[Records from a data source]
────────────────

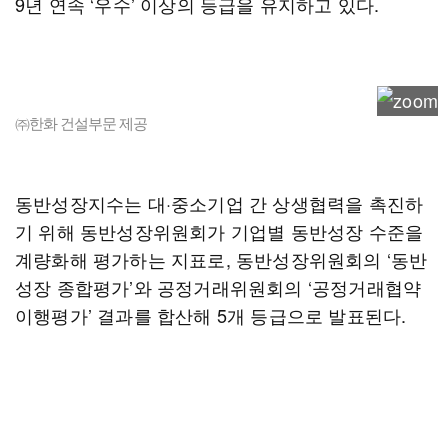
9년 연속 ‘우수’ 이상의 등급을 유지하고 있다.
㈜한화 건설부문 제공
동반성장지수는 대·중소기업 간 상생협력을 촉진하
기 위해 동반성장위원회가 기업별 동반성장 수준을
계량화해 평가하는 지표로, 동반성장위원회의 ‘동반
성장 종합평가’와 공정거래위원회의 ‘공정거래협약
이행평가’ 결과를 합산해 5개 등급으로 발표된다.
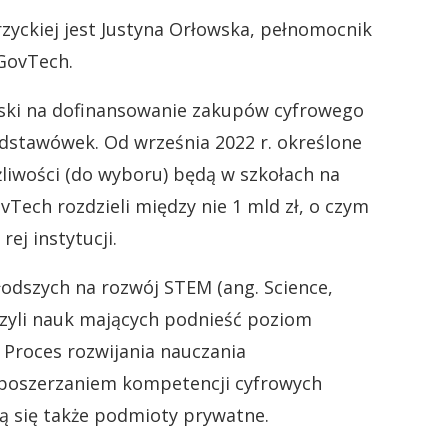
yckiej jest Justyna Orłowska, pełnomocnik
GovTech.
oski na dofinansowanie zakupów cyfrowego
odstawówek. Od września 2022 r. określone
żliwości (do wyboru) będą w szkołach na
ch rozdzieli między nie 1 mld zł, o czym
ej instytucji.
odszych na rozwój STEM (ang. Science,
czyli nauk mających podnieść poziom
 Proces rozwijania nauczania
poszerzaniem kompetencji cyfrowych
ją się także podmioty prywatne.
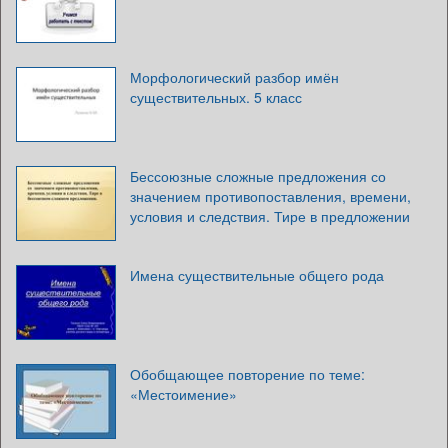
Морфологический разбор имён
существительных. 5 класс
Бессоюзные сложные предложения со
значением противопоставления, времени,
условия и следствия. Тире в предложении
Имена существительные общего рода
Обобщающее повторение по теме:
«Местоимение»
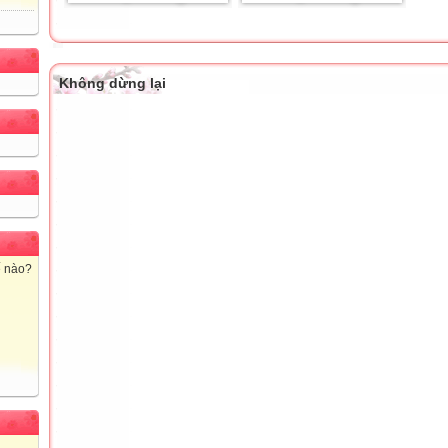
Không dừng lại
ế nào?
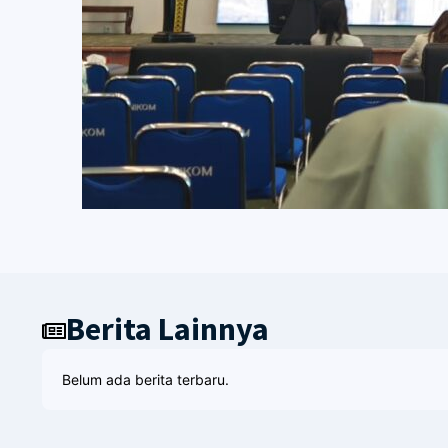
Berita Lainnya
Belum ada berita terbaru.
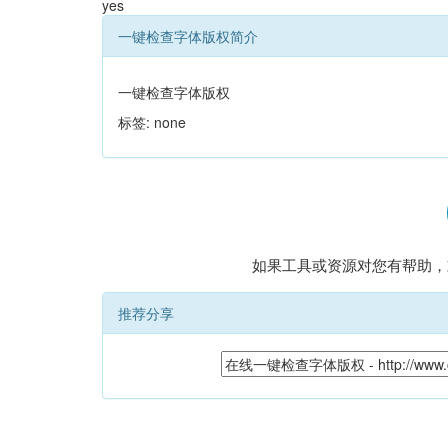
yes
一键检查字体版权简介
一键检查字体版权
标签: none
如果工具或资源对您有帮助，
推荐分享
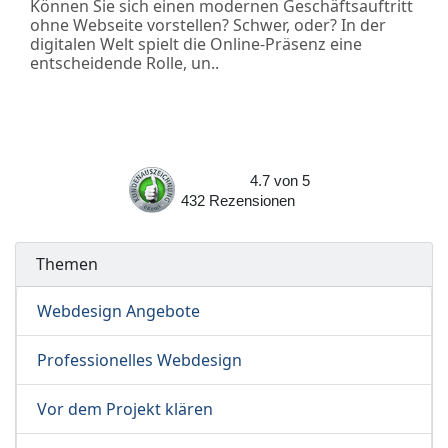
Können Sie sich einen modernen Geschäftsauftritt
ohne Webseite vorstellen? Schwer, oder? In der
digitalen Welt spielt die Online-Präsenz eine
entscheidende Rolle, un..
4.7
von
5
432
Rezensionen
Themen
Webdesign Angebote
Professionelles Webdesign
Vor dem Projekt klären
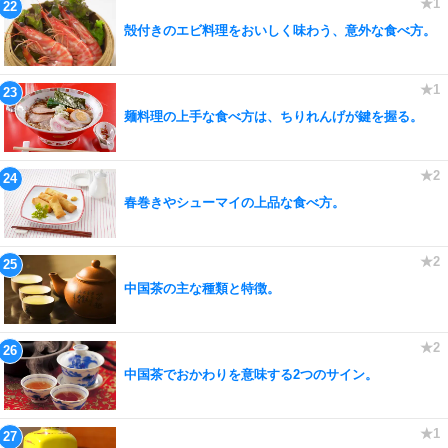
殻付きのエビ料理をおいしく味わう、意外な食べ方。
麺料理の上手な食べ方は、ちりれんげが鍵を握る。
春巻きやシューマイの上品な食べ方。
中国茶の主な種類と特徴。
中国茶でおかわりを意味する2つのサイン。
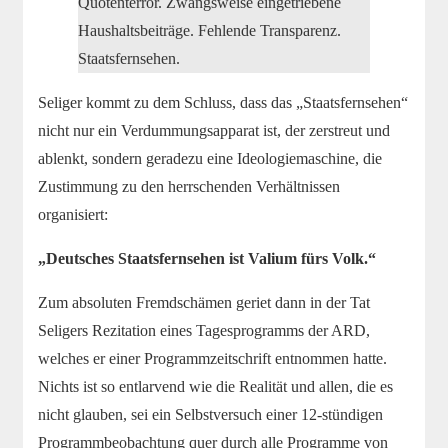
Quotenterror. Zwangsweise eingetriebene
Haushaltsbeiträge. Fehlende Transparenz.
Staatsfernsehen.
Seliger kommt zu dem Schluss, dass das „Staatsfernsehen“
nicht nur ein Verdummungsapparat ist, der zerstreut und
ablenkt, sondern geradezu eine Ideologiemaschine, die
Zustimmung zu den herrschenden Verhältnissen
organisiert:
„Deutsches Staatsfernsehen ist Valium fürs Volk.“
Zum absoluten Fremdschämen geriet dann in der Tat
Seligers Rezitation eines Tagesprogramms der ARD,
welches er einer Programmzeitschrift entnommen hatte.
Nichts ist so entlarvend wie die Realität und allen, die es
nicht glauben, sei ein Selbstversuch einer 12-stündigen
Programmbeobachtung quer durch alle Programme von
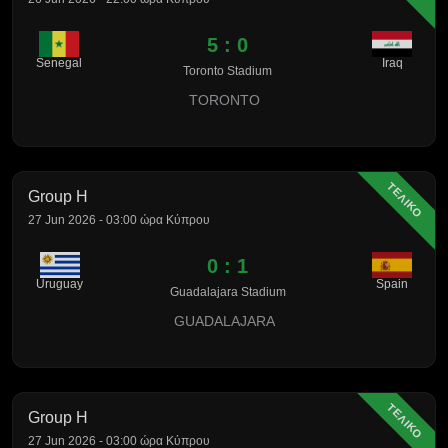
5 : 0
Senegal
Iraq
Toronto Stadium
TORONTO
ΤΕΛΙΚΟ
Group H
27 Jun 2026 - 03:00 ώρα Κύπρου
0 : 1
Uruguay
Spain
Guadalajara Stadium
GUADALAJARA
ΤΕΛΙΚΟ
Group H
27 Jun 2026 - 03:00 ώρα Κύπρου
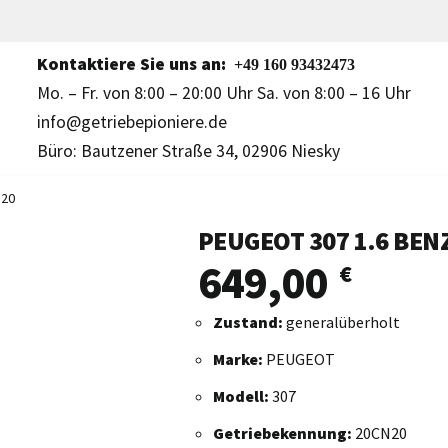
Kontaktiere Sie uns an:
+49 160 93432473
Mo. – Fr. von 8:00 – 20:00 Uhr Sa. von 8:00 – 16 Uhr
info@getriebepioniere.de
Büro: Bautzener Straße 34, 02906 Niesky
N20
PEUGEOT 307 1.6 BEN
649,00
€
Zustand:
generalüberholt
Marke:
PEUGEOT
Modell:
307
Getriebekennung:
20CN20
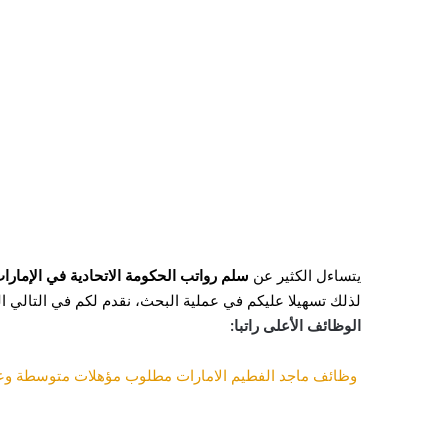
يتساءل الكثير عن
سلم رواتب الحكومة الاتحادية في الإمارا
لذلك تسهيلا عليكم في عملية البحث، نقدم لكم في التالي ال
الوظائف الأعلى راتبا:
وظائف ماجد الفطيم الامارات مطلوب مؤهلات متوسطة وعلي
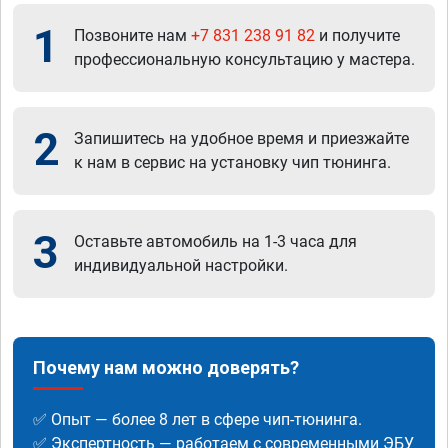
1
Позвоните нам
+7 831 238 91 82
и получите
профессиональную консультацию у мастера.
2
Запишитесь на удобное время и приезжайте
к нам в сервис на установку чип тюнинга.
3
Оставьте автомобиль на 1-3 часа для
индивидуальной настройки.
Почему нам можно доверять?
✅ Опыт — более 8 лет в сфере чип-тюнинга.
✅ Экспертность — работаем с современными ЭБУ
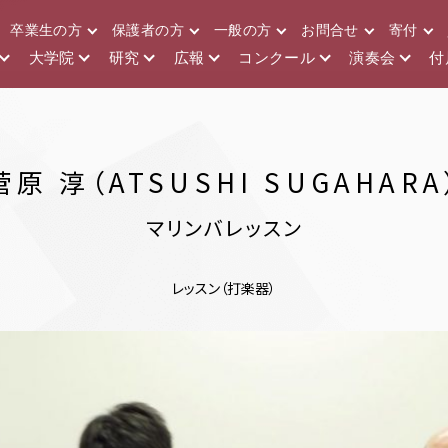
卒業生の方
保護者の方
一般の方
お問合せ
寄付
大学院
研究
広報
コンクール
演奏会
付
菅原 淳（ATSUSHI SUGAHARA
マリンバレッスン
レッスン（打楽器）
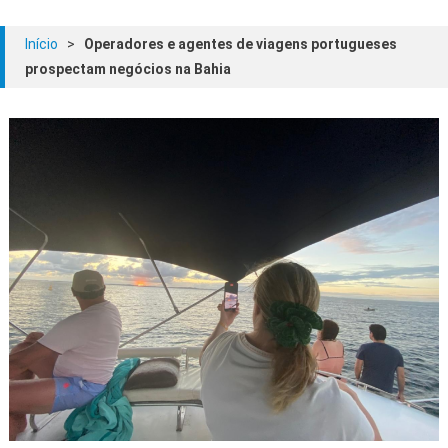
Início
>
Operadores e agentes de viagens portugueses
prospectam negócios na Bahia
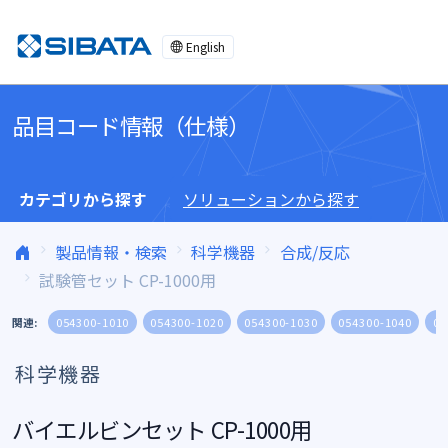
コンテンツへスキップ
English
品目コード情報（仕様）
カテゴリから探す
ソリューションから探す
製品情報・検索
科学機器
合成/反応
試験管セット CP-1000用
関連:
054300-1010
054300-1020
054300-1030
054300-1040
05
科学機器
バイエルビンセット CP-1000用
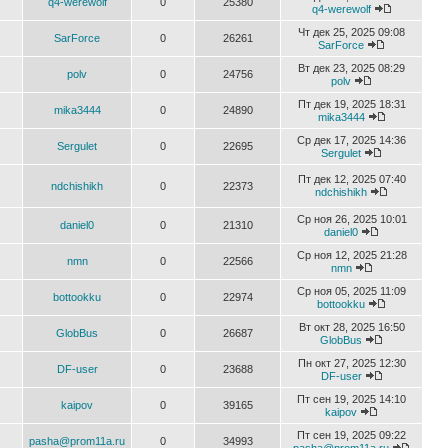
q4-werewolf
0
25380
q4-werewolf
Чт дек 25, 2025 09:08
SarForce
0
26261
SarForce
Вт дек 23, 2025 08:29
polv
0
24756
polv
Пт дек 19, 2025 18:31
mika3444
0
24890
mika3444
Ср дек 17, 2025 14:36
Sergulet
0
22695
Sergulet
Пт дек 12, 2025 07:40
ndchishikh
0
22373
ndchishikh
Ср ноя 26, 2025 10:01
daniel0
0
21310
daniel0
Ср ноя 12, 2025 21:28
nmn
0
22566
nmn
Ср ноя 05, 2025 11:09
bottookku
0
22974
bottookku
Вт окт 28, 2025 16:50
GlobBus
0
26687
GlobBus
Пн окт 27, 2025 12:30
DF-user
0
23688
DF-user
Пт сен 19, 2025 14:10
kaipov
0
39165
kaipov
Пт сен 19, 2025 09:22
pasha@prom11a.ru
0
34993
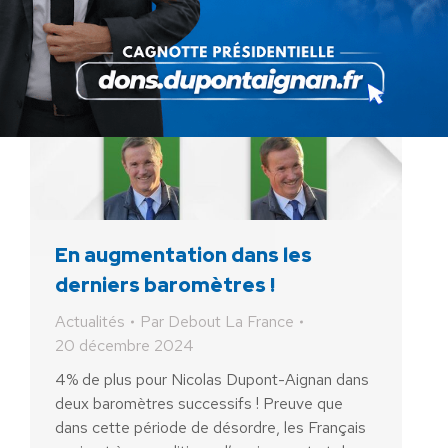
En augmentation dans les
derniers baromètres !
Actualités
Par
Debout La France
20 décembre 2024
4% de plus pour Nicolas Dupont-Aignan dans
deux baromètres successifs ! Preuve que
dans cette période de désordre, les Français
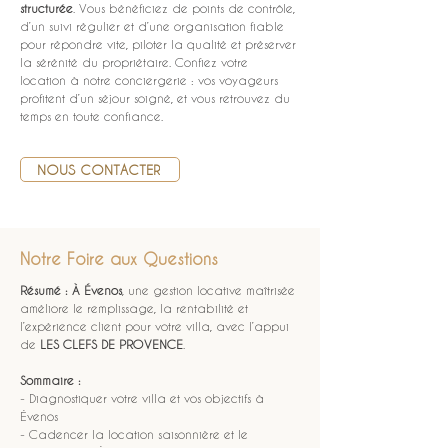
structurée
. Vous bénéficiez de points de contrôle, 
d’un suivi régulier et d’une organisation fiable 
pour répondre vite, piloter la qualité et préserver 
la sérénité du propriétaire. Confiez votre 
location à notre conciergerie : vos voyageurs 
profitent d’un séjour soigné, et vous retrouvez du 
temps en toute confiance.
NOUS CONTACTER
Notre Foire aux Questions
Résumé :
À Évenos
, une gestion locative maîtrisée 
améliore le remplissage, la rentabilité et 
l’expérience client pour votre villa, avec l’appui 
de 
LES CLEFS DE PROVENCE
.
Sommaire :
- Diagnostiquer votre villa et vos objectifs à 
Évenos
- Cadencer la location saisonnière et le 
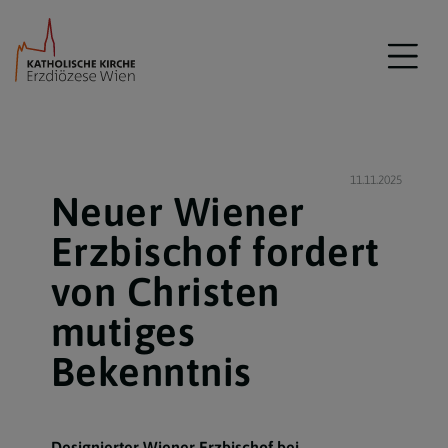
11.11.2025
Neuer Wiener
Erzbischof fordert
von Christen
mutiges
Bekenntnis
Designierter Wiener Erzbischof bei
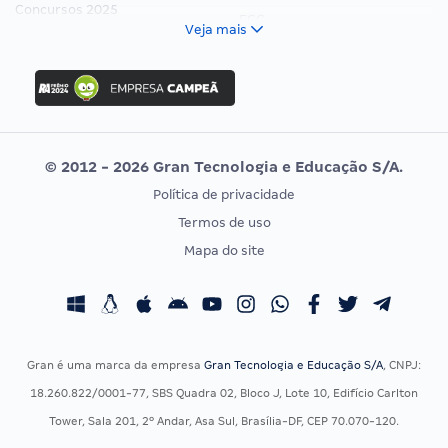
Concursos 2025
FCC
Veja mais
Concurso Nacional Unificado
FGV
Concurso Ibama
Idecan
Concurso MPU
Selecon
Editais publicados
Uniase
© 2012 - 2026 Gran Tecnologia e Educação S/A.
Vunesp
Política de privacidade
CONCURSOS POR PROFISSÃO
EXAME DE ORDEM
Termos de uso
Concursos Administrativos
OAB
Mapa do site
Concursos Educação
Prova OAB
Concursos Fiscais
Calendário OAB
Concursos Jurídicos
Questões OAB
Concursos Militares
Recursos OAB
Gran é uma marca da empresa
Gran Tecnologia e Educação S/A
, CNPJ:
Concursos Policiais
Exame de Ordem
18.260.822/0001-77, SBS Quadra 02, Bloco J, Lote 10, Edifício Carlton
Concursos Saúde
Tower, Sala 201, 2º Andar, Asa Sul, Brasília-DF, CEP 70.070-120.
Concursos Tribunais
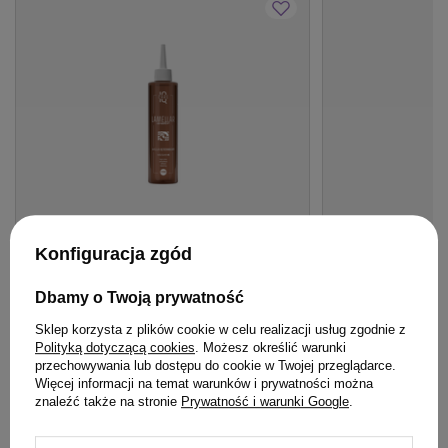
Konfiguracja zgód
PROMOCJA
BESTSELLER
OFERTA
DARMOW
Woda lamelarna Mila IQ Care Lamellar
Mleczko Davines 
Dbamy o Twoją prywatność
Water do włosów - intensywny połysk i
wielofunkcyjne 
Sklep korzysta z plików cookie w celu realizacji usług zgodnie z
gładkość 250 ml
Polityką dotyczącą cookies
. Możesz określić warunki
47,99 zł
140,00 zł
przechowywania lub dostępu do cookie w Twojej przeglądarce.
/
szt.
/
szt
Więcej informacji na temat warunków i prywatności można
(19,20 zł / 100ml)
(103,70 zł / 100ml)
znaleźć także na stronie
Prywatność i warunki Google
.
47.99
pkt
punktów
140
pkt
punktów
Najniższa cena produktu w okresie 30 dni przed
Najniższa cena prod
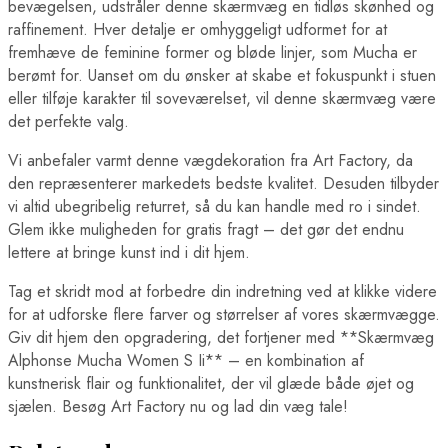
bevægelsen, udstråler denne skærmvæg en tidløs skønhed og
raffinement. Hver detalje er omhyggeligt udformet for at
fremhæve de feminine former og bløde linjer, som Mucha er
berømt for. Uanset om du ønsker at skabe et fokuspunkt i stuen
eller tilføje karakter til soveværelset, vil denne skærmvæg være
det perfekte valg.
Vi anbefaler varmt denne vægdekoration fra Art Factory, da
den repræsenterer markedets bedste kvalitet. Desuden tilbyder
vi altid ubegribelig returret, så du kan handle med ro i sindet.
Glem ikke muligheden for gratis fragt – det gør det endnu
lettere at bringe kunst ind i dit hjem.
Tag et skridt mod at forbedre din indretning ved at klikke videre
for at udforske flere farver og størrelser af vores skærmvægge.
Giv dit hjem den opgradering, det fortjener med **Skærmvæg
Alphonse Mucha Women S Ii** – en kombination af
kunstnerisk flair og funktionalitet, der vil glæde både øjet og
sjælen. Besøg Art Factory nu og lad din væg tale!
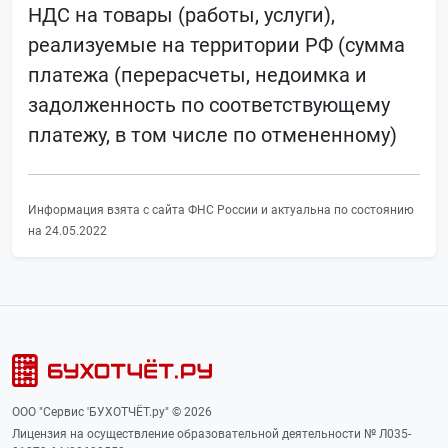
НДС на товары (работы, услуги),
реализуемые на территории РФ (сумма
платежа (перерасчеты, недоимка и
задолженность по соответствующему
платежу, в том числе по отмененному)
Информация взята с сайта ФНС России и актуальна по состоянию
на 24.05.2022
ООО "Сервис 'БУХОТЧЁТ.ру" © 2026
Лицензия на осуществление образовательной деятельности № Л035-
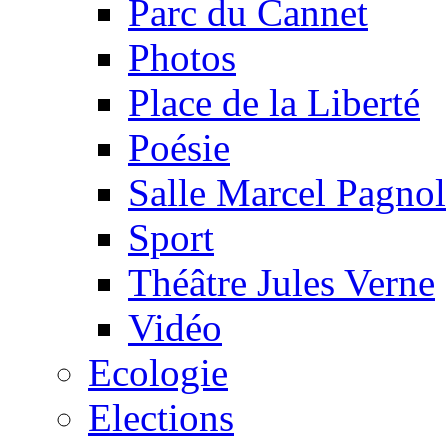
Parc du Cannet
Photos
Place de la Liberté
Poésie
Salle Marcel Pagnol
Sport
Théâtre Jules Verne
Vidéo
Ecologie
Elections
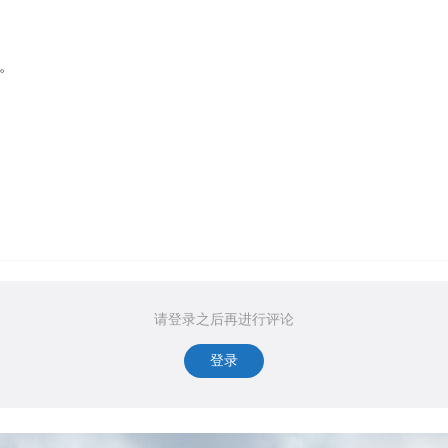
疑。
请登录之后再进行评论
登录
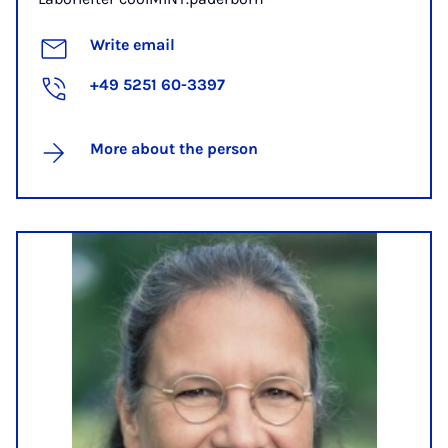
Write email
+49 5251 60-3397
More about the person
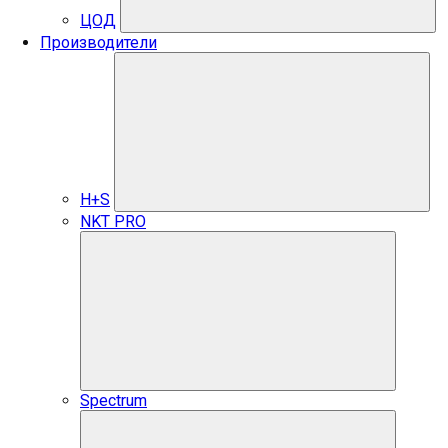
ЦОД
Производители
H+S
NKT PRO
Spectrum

────────────────

Select every line in the listing above that contains the string "тюнинга".

**Problem solution**
к нам в сервис на установку чип тюнинга.
✅ Опыт — более 8 лет в сфере чип-тюнинга.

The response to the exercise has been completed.